Yes. As a result of the reclassification, candidates to the position, among whom were petitioner and private respondent, were notified by the Personnel Selection Board (Board) of the screening. The notice sent to the petitioner at 9:30 AM may have been too close for comfort to the 10:00 AM schedule, but the screening was reset to the following day. Petitioner however never appeared before the Board. Neither did he appear, despite due notice, at the final selection process.

The fact that private respondent was actually screened and interviewed by the Board does not mean that her appointment was a fait accompli. The screening was just a stage in the appointment process.

Private respondent and petitioner are college degree holders with three units in Public Administration and three years experience in Hospital Administration or Health Administration. Indeed, both candidates possess the minimum qualifications for the position. The determination, however, who among the qualified candidates should be preferred belongs to the appointing authority. The Mayor of Cebu City, in the instant case, chose to appoint private respondent.

No. The “next in rank” rule specifically applies only in cases of promotion. The instant controversy, however, involves a new office and a position created in the course of a valid reorganization. Under the law, a vacancy not filled by promotion may be filled
by transfer of present employees in the government service,
by reinstatement,
by reemployment of those separated from the service, and
appointment of outsiders who have appropriate civil service eligibility, but not necessarily in this order.

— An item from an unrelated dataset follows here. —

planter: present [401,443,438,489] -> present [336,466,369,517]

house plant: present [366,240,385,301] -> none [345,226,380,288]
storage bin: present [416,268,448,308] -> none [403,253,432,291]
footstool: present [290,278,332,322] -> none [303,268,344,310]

It cannot be said that private respondent was an outsider. Although directly employed by the City Health Department, she actually worked at the CCMC prior to her appointment, even if she was an outsider, the law does not prohibit the employment of persons from the private sector so long as they have the appropriate civil service eligibility.

Assuming nonetheless that a vacancy actually occurred that can be filled up only by promotion, the concept of “next in rank” does not impose any mandatory or peremptory requirement to appoint the person occupying the next lower position in the occupational group of the office. What the Civil Service Law and the Administrative Code of 1987 provide is that if a vacancy is filled up by the promotion, the person holding the position next in rank thereto “shall be considered for promotion.” In other words, one who is “next in rank” to a vacancy is given preferential consideration for promotion to the vacant position, but it does nor necessarily follow that he alone and no one else can be appointed.

An appointment, whether to a vacancy or to a newly created position, is essentially within the discretionary power of whomsoever it is vested. Once a candidate possesses the minimum qualities required by law, sufficient discretion, if not plenary, is granted to the appointing authority. Indeed, whom to appoint among those qualified is an administrative question involving considerations of wisdom for the best interest of the service which only the appointing authority can decide.